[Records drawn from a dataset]

- - - - -

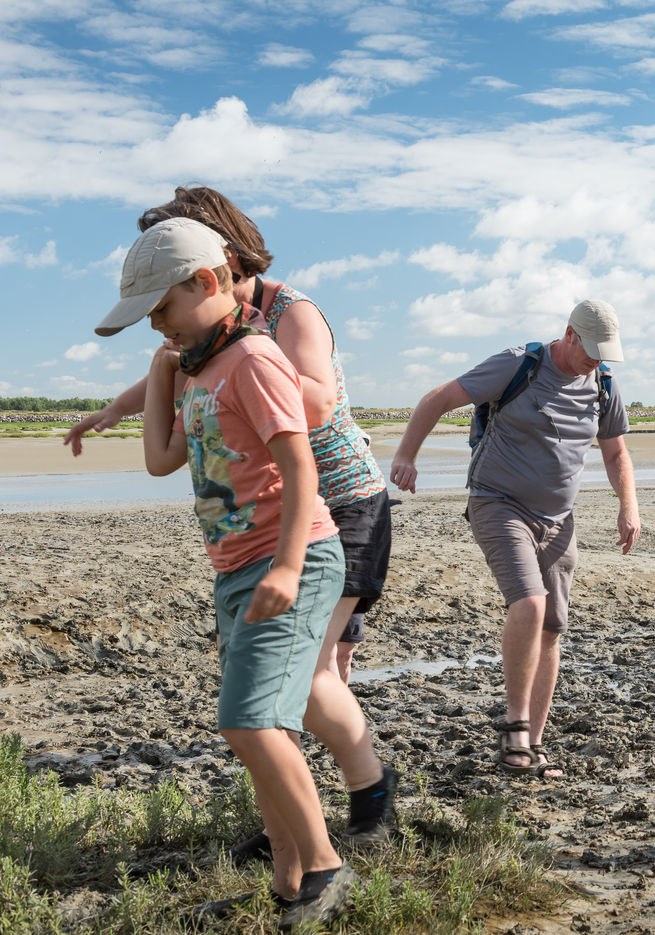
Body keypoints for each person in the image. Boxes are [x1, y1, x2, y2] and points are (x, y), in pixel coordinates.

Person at [65, 187, 396, 856]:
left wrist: (245, 365)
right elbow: (178, 375)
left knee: (306, 678)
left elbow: (319, 401)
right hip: (261, 518)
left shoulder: (283, 315)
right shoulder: (210, 343)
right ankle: (293, 832)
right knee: (283, 681)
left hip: (339, 502)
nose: (167, 326)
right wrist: (122, 405)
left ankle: (370, 797)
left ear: (223, 264)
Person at [95, 217, 357, 927]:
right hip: (236, 570)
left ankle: (327, 865)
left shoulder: (254, 359)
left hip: (291, 560)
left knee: (248, 722)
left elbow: (300, 464)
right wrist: (160, 372)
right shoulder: (201, 369)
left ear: (207, 282)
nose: (159, 330)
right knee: (259, 725)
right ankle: (285, 879)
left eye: (162, 312)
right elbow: (159, 457)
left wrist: (288, 565)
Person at [389, 300, 640, 779]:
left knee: (551, 629)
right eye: (590, 350)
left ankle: (532, 748)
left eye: (604, 354)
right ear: (569, 334)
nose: (596, 361)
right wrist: (406, 455)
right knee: (529, 604)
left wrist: (628, 506)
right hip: (498, 502)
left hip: (559, 520)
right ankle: (515, 731)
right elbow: (437, 399)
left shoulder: (604, 384)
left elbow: (616, 454)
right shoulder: (517, 364)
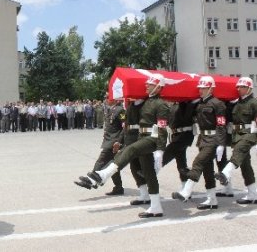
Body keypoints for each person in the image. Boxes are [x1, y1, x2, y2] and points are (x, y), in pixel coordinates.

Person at [82, 73, 169, 218]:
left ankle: (104, 174)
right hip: (142, 136)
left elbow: (162, 128)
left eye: (150, 84)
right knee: (148, 171)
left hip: (153, 138)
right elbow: (132, 117)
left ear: (159, 87)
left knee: (131, 149)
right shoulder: (144, 102)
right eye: (147, 84)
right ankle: (155, 206)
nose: (147, 86)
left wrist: (160, 149)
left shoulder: (161, 105)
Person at [172, 75, 226, 210]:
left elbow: (221, 125)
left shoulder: (218, 104)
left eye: (204, 88)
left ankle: (186, 191)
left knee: (198, 162)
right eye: (200, 88)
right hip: (202, 139)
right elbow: (187, 117)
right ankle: (212, 199)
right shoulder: (199, 104)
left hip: (213, 139)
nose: (201, 90)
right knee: (207, 169)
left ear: (211, 88)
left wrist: (220, 144)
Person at [215, 77, 257, 204]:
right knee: (245, 165)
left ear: (249, 88)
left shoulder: (254, 102)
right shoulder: (235, 103)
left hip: (250, 133)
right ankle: (253, 194)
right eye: (238, 87)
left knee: (239, 150)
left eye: (242, 87)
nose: (239, 89)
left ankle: (225, 173)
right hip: (236, 134)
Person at [74, 97, 125, 195]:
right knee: (112, 165)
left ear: (115, 99)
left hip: (114, 142)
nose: (106, 99)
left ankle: (90, 180)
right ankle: (118, 187)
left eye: (108, 97)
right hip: (109, 140)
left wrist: (119, 141)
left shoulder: (120, 110)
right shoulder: (110, 108)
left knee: (101, 160)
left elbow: (124, 127)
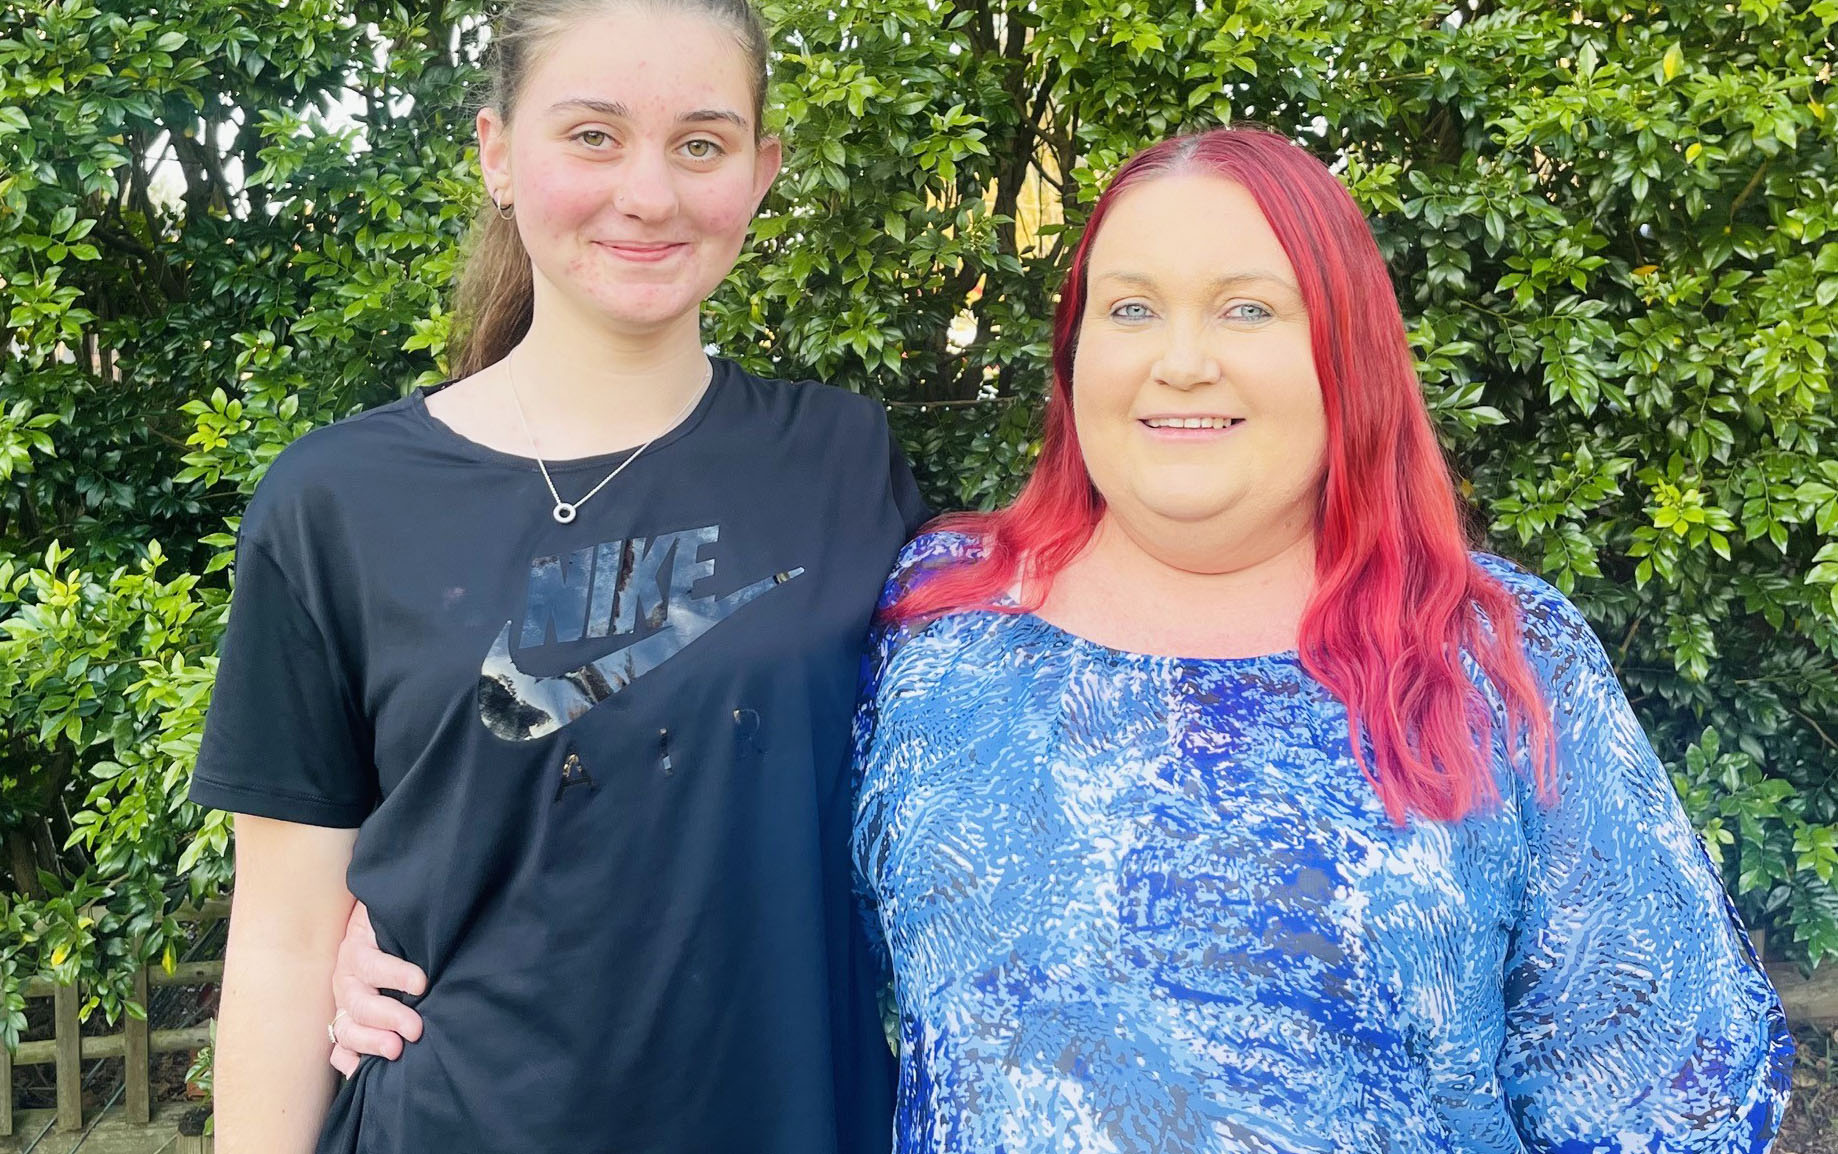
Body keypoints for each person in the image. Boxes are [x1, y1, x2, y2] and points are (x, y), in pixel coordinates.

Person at [329, 125, 1795, 1147]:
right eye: (1129, 306)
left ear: (1344, 352)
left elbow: (1671, 1084)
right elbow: (660, 792)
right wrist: (399, 900)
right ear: (1074, 348)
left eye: (1246, 307)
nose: (1180, 361)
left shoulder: (1493, 651)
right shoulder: (932, 613)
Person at [190, 0, 926, 1154]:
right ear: (496, 153)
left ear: (761, 170)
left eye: (701, 143)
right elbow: (277, 939)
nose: (649, 191)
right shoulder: (337, 501)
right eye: (592, 134)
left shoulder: (841, 459)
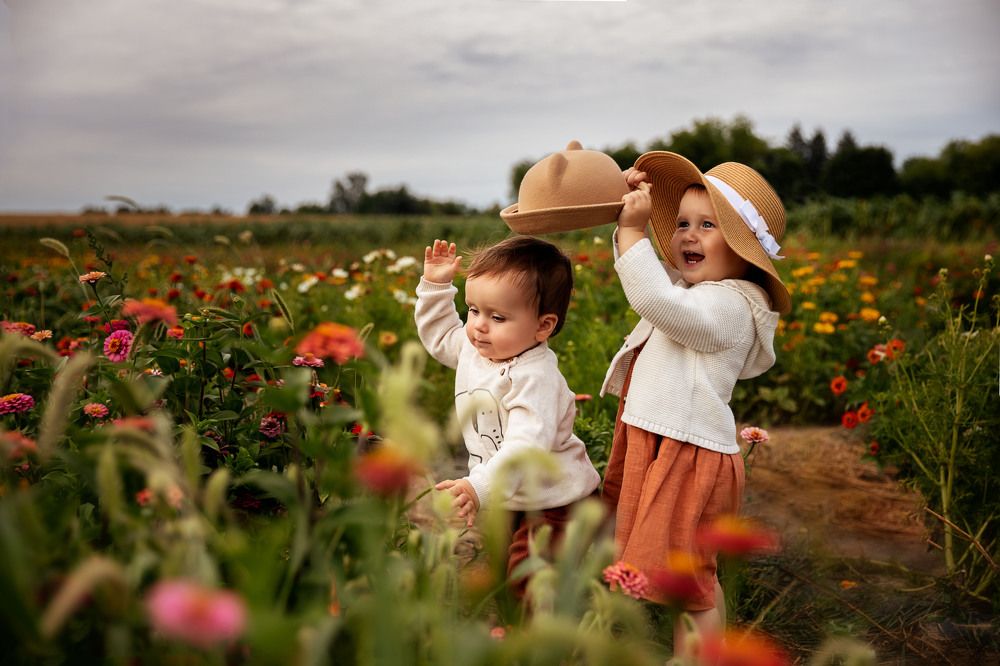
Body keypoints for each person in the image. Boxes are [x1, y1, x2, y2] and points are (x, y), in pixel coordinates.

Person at [600, 152, 790, 652]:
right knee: (677, 568)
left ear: (746, 250)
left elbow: (654, 299)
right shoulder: (699, 290)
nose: (687, 235)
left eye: (708, 225)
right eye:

- - - - -

WHAT TO PRODUCE:
The reply has to reproduce every line above verbatim and contain no pictures.

ANSWER BOX:
Body keypoints for each person in the image. Boxes are [x1, y1, x2, y2] and points are (x, y), in pixel coordinates.

Person at [65, 187, 396, 856]:
left wrist: (245, 365)
right elbow: (178, 375)
left knee: (306, 678)
left elbow: (319, 401)
right hip: (261, 518)
left shoulder: (283, 315)
right shoulder: (210, 343)
right ankle: (293, 832)
right knee: (283, 681)
left hip: (339, 502)
nose: (167, 326)
right wrist: (122, 405)
left ankle: (370, 797)
left ear: (223, 264)
Person at [95, 217, 357, 927]:
right hip: (236, 570)
left ankle: (327, 865)
left shoulder: (254, 359)
left hip: (291, 560)
left knee: (248, 722)
left elbow: (300, 464)
right wrist: (160, 372)
right shoulder: (201, 369)
left ear: (207, 282)
nose: (159, 330)
right knee: (259, 725)
right ankle: (285, 879)
left eye: (162, 312)
right elbow: (159, 457)
left wrist: (288, 565)
Person at [389, 300, 640, 779]:
left knee: (551, 629)
right eye: (590, 350)
left ankle: (532, 748)
left eye: (604, 354)
right ear: (569, 334)
nose: (596, 361)
right wrist: (406, 455)
right knee: (529, 604)
left wrist: (628, 506)
right hip: (498, 502)
left hip: (559, 520)
right ankle: (515, 731)
right elbow: (437, 399)
left shoulder: (604, 384)
left elbow: (616, 454)
right shoulder: (517, 364)
Body keypoints for each person in the image. Boxes are [x1, y1, x2, y2] and points are (x, y), in pixel coordinates.

Person at [82, 73, 169, 218]:
left ankle: (104, 174)
right hip: (142, 136)
left elbow: (162, 128)
left eye: (150, 84)
right knee: (148, 171)
left hip: (153, 138)
right elbow: (132, 117)
left ear: (159, 87)
left knee: (131, 149)
right shoulder: (144, 102)
right eye: (147, 84)
right ankle: (155, 206)
nose: (147, 86)
left wrist: (160, 149)
left shoulder: (161, 105)
Person at [172, 75, 226, 210]:
left elbow: (221, 125)
left shoulder: (218, 104)
left eye: (204, 88)
left ankle: (186, 191)
left knee: (198, 162)
right eye: (200, 88)
right hip: (202, 139)
right elbow: (187, 117)
right ankle: (212, 199)
right shoulder: (199, 104)
left hip: (213, 139)
nose: (201, 90)
right knee: (207, 169)
left ear: (211, 88)
left wrist: (220, 144)
Person at [215, 77, 257, 204]:
right knee: (245, 165)
left ear: (249, 88)
left shoulder: (254, 102)
right shoulder: (235, 103)
left hip: (250, 133)
right ankle: (253, 194)
right eye: (238, 87)
left knee: (239, 150)
left eye: (242, 87)
nose: (239, 89)
left ankle: (225, 173)
right hip: (236, 134)
Person at [74, 97, 125, 195]:
right knee: (112, 165)
left ear: (115, 99)
left hip: (114, 142)
nose: (106, 99)
left ankle: (90, 180)
right ankle: (118, 187)
left eye: (108, 97)
right hip: (109, 140)
left wrist: (119, 141)
left shoulder: (120, 110)
right shoulder: (110, 108)
left knee: (101, 160)
left elbow: (124, 127)
Body keypoints for each person in the image. Boxes are [x1, y1, x2, y2] and points are (x, y), in pixel coordinates.

Person at [329, 125, 1795, 1147]:
right eye: (1129, 306)
left ear: (1344, 352)
left elbow: (1671, 1084)
right elbow: (660, 792)
right wrist: (399, 900)
right ear: (1074, 348)
left eye: (1246, 307)
nose: (1180, 361)
left shoulder: (1493, 651)
right shoulder: (932, 613)
Person at [190, 0, 926, 1154]:
right ear: (496, 153)
left ear: (761, 170)
left eye: (701, 143)
right elbow: (277, 939)
nose: (649, 191)
right shoulder: (337, 501)
right eye: (592, 134)
left shoulder: (841, 459)
Body keypoints for each person in the image. Boxes are [x1, y1, x2, y2] and points are (x, y), in pixel coordinates.

Person at [600, 152, 790, 652]:
right knee: (677, 568)
left ear: (746, 250)
left elbow: (654, 299)
right shoulder: (699, 290)
nose: (687, 235)
left eye: (708, 225)
right eye:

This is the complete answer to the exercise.